Work to complete:
Answer these from the text on James Pindall:
1. Who succeeded him in the U.S. House of Representatives?
2. What rank did he hold in the Virginia Militia?
3. What political party did he belong to?

Source text:

———

Member of the U.S. House of Representatives from Virginia's 1st district
- In office March 4, 1817 – July 26, 1820
- Preceded by: John G. Jackson
- Succeeded by: Edward B. Jackson

Member of the Virginia Senate from Monongalia, Ohio, Harrison, Wood, Brooke and Randolph Counties
- In office 1809–1811
- Preceded by: Philip Doddridge (1807)
- Succeeded by: Noah Zane

Personal details
- Born: c. 1783 Monongalia County, Virginia (now West Virginia)
- Died: November 22, 1825 (aged 41–42) Clarksburg, Virginia (now West Virginia)
- Resting place: Clarksburg, West Virginia
- Party: Federalist
- Profession: lawyer

Military service
- Branch/service: Virginia Militia
- Rank: Colonel

= James Pindall =

American politician

James Pindall (c. 1783 – November 22, 1825) was a U.S. representative from Virginia.

Born in Monongalia County, Virginia (now West Virginia), Pindall attended the common schools.

———

Source data:
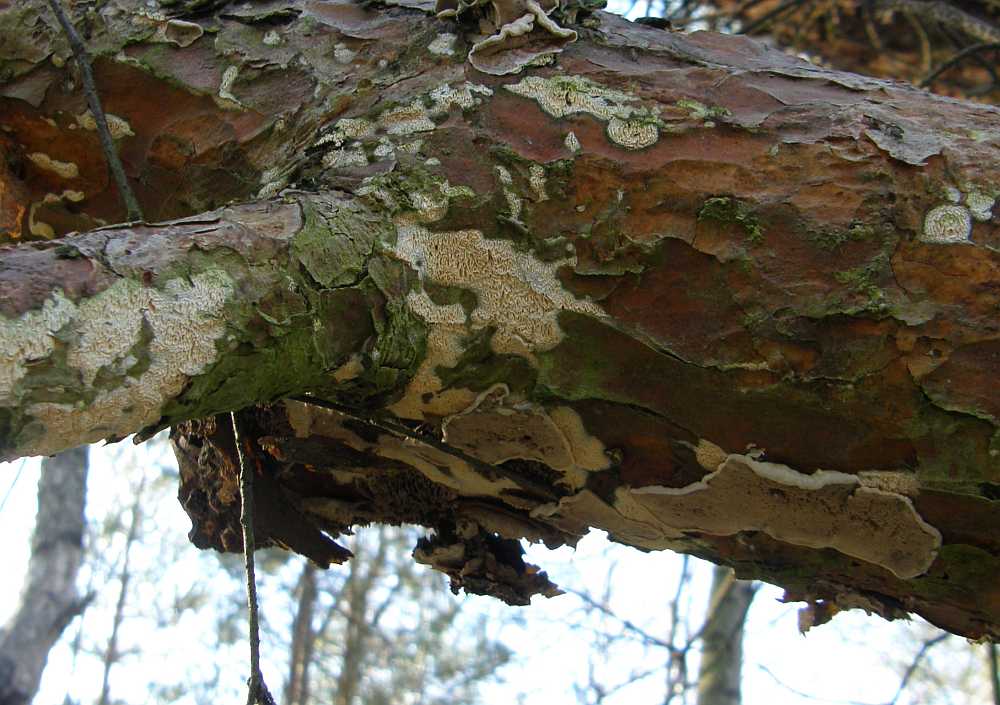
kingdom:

———

Response to this exercise:
1. Edward B. Jackson
2. Colonel
3. Federalist